A new study conducted by the National Oceanic and Atmospheric Administration (NOAA), a federal agency focused on the condition of the oceans and the atmosphere, found that cleaner air is leading to more hurricanes.
The study was written by Hiroyuki Murakami and published in Science Advances on Wednesday, a peer-reviewed multidisciplinary open-access scientific journal.
“A 50% decrease in pollution particles and droplets in Europe and the U.S. is linked to a 33% increase in Atlantic storm formation in the past couple decades, while the opposite is happening in the Pacific with more pollution and fewer typhoons,” AP reported.
Here is the abstract:
Over the past 40 years, anthropogenic aerosols have been substantially decreasing over Europe and the United States owing to pollution control measures, whereas they have increased in South and East Asia because of the economic and industrial growth in these regions. However, it is not yet clear how the changes in anthropogenic aerosols have altered global tropical cyclone (TC) activity. In this study, we reveal that the decreases in aerosols over Europe and the United States have contributed to significant decreases in TCs over the Southern Hemisphere as well as increases in TCs over the North Atlantic, whereas the increases in aerosols in South and East Asia have exerted substantial decreases in TCs over the western North Pacific. These results suggest that how society controls future emissions of anthropogenic aerosols will exert a substantial impact on the world’s TC activity.

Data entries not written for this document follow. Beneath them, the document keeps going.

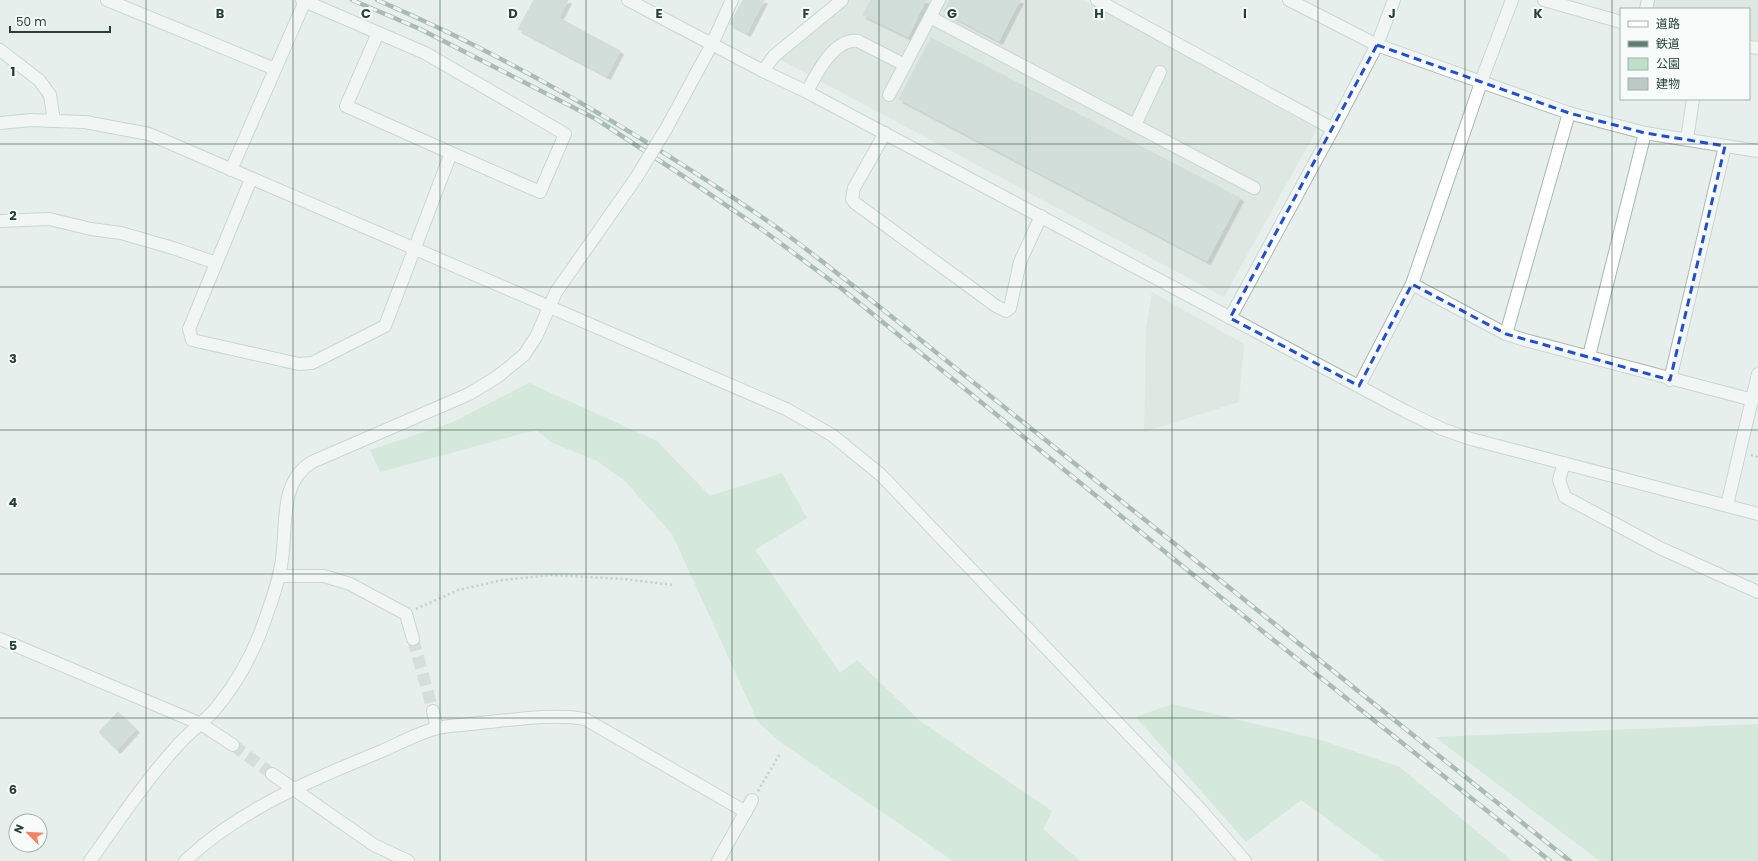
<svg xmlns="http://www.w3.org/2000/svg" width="1758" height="861" viewBox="0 0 1758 861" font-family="Poppins,'Noto Sans JP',sans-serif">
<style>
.built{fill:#d4dfda}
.green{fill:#bfe0c8}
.building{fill:#bbcac4;stroke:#b8c9c2;filter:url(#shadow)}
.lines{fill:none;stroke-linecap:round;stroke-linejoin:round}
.minor-tunnel{stroke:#bfccc8;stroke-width:12;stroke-dasharray:12 6;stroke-linecap:butt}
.minor-casing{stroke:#a8b8b2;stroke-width:14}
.path{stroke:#86b3a5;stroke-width:2.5;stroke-dasharray:2 3;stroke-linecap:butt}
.minor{stroke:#fff;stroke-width:12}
.rail-casing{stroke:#5f7d75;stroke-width:4.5}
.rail{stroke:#f7fbf9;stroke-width:3;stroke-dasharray:9;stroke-linecap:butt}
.minor-bridge-casing{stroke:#a8b8b2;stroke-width:14;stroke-linecap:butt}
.minor-bridge{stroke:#fff;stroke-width:12}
.marked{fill:none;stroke:#1d4ed8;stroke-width:3;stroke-dasharray:8 5;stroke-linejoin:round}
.grid{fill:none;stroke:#24423a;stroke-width:1;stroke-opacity:0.55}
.grid-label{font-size:13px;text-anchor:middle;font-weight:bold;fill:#24423a;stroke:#f7fbf9;stroke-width:4;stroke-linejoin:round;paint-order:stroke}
</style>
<defs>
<filter id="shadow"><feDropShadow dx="3.5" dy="3.5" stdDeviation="0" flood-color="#0004"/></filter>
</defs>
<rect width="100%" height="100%" fill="#e6efeb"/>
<g class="built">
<path d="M 850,0 L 1083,0 L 1317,129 L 1224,297 L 779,59 Z"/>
<path d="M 1654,0 L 1758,0 L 1758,41 L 1749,40 L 1749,9 L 1651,9 Z"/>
<path d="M 1152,292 L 1244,344 L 1239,402 L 1144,432 L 1146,328 Z"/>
</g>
<g class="green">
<path d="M 529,383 L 657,441 L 710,496 L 782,473 L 807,518 L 755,550 L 840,673 L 857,660 L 920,721 L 1052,811 L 1043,829 L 1080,861 L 953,861 L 779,741 L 758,722 L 672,534 L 624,480 L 597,461 L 553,443 L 536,430 L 380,472 L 370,450 L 451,423 Z"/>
<path d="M 1172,704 L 1318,739 L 1400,767 L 1512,861 L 1385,861 L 1301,800 L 1246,842 L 1136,717 Z"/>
<path d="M 1758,724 L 1758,861 L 1600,861 L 1435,737 Z"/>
</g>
<g class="building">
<path d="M 534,0 L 568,0 L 559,18 L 620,51 L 607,76 L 518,29 Z"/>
<path d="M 743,0 L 764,0 L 747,33 L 730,24 Z"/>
<path d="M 871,0 L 926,0 L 908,37 L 863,15 Z"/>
<path d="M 950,0 L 1020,0 L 999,41 L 944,12 Z"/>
<path d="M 931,38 L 1240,198 L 1207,261 L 899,99 Z"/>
<path d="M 118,712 L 136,729 L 117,750 L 99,732 Z"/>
</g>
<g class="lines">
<g class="minor-tunnel">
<path d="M 413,639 L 433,711"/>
<path d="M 233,745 L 272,774"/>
</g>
<defs>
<g id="minor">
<path d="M 107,0 L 275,69"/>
<path d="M 628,0 L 763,71 L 807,92 L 1405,411 L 1442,429 L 1471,439 L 1758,514"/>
<path d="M 1097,0 L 1333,129"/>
<path d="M 1289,0 L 1377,45 L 1569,113 L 1645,133 L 1758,151"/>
<path d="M 1544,0 L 1621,22"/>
<path d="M 1646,9 L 1648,0"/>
<path d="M 930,17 L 1254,188"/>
<path d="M 378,33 L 346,106 L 451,153"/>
<path d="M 1749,47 L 1758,48"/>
<path d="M 0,50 L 39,80 L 50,95 L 54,121 L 85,122 L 149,134 L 786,409 L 832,435 L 881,475 L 1201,810 L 1245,861"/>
<path d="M 763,71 L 774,56 L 842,0"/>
<path d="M 807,92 C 816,74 834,38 858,41 L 905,65"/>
<path d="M 889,95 L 939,0"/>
<path d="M 0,123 L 31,120 L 54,121"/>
<path d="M 1135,125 L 1160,72"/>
<path d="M 666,129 L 712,44 L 732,0"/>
<path d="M 885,133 L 854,188 L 852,199 L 855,203 L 996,306 L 1006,311 L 1010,308 L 1020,262 L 1041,216"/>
<path d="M 1687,139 L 1693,99"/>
<path d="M 231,170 L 305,1"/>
<path d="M 251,179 L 189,329 L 192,340 L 299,364 L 312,363 L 385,326 L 451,153 L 540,192 L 565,134 L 425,53 L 302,0"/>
<path d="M 0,221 L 49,219 L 91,229 L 121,233 L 173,248 L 216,263"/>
<path d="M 1412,284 L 1506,334 L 1525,340 L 1753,400"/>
<path d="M 1230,318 L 1333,129 L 1377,45 L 1394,0"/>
<path d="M 1506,334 L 1569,113"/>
<path d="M 1589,356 L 1645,133"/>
<path d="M 1670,380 L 1725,146"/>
<path d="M 1359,386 L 1412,284 L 1485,71 L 1512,0"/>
<path d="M 1564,463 L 1559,480 L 1565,497 L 1660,548 L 1758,592"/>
<path d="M 1727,505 L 1758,374"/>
<path d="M 279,576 L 324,576 L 350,584 L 406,614 L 413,639"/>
<path d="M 0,639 L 201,724 L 233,745"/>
<path d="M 433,711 L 437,728"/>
<path d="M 272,774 L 374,845 L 408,861"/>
<path d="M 90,861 C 118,822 145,781 178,745 C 190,731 206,721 217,707 C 236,684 250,659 261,631 C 269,608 279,583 282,559 C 287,525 279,482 312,462 L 469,394 L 497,377 L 524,355 L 536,337 L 556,292 L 636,178"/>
<path d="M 185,861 C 240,809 313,779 382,751 C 398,744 422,731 438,728 C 451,725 466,725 480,723 C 511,720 555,713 585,719 L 746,812"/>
<path d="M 718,861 L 752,800"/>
</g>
</defs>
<use href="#minor" class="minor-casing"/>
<g class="path">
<path d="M 1751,455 L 1758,457"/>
<path d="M 416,609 L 458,590 L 503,580 L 551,575 L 623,579 L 674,585"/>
<path d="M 758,791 L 781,752"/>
</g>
<use href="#minor" class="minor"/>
<defs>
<g id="rail">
<path d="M 352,0 L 420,29 L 596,119 L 683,176 L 764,231 L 842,289 L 1266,634 L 1550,861"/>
<path d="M 377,0 C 515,59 645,137 769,222 C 797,241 824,263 851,284 L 1570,861"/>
</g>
</defs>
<use href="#rail" class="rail-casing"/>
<use href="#rail" class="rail"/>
<defs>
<path id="minor-bridge" d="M 636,178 L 666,129"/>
</defs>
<use href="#minor-bridge" class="minor-bridge-casing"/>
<use href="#minor-bridge" class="minor-bridge"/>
</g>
<path d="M0 0H1758V861H0ZM 1377,45 L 1569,113 L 1645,133 L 1725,146 L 1670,380 L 1506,334 L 1412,284 L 1359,386 L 1230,318 Z" fill="#e6efeb" fill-opacity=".55" fill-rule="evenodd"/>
<path class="marked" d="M 1377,45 L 1569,113 L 1645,133 L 1725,146 L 1670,380 L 1506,334 L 1412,284 L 1359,386 L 1230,318 Z"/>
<path class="grid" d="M 146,0 L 146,861M 293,0 L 293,861M 440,0 L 440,861M 586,0 L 586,861M 732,0 L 732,861M 879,0 L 879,861M 1026,0 L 1026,861M 1172,0 L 1172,861M 1318,0 L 1318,861M 1465,0 L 1465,861M 1612,0 L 1612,861M 0,144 L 1758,144M 0,287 L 1758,287M 0,430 L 1758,430M 0,574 L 1758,574M 0,718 L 1758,718"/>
<g class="grid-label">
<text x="220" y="18">B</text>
<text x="366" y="18">C</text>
<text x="513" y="18">D</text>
<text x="659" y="18">E</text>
<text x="806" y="18">F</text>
<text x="952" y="18">G</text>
<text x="1099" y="18">H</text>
<text x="1245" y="18">I</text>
<text x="1392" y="18">J</text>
<text x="1538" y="18">K</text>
<text x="13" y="76">1</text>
<text x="13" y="220">2</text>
<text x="13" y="363">3</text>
<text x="13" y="507">4</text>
<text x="13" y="650">5</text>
<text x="13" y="794">6</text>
</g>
<rect x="1620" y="8" width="130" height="92" fill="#f7fbf9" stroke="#a3b1ad"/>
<rect x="1628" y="21" width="20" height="6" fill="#ffffff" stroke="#a3b1ad"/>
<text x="1656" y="28" font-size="12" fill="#24423a">道路</text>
<rect x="1628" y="41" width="20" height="6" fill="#5f7d75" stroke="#a3b1ad"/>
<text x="1656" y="48" font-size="12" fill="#24423a">鉄道</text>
<rect x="1628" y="58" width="20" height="12" fill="#bfe0c8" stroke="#a3b1ad"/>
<text x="1656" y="68" font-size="12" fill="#24423a">公園</text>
<rect x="1628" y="78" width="20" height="12" fill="#bbcac4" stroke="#a3b1ad"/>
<text x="1656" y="88" font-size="12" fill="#24423a">建物</text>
<g transform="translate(28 833) rotate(294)"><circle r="19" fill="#f7fbf9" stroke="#a3b1ad"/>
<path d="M0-3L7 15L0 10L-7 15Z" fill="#f4845f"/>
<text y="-6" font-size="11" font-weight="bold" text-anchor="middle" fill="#24423a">N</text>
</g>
<path d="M10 26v6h100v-6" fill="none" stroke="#24423a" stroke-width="2"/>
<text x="16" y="26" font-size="12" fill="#24423a" stroke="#f7fbf9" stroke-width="3" paint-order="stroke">50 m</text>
</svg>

You can read the rest of the study here.
More from AP:
NOAA hurricane scientist Hiroyuki Murakami ran numerous climate computer simulations to explain change in storm activity in different parts of the globe that can’t be explained by natural climate cycles and found a link to aerosol pollution from industry and cars — sulfur particles and droplets in the air that make it hard to breathe and see.
Scientists had long known that aerosol pollution cools the air, at times reducing the larger effects of greenhouse gases from the burning of fossil fuel and earlier studies mentioned it as a possibility in increase in Atlantic storms, but Murakami found it a factor around the world and a more direct link.
Hurricanes need warm water — which is warmed by the air — for fuel and are harmed by wind shear, which changes in upper level winds that can decapitate storm tops. Cleaner air in the Atlantic and dirtier air in the Pacific, from pollution in China and India, mess with both of those, Murakami said.
In the Atlantic, aerosol pollution peaked around 1980 and has been dropping steadily since. That means the cooling that masked some of the greenhouse gas warming is going away, so sea surface temperatures are increasing even more, Murakami said. On top of that the lack of cooling aerosols has helped push the jet stream — the river of air that moves weather from west to east on a roller-coaster like path — further north, reducing the shear that had been dampening hurricane formation.
“That’s why the Atlantic has gone pretty much crazy since the mid-90s and why it was so quiet in the 70s and 80s,” said climate and hurricane scientist Jim Kossin of the risk firm The Climate Service. He wasn’t part of the study but said it makes sense. The aerosol pollution “gave a lot of people in the 70s and 80s a break, but we’re all paying for it now.”
While aerosol cooling is maybe half to one-third smaller than the warming from greenhouse gases, it is about twice as effective in reducing tropical cyclone intensity compared to warming increasing it, said Columbia University climate scientist Adam Sobel, who wasn’t part of the study. As aerosol pollution stays at low levels in the Atlantic and greenhouse gas emissions grow, climate change’s impact on storms will increase in the future and become more prominent, Murakami said.
In the Pacific, aerosol pollution from Asian nations has gone up 50% from 1980 to 2010 and is starting to drop now. Tropical cyclone formation from 2001 to 2020 is 14% lower than 1980 to 2000, Murakami said.
Murakami also found a correlation that was a bit different heading south. A drop in European and American aerosol pollution changed global air patterns in a way that it meant a decrease in southern hemisphere storms around Australia.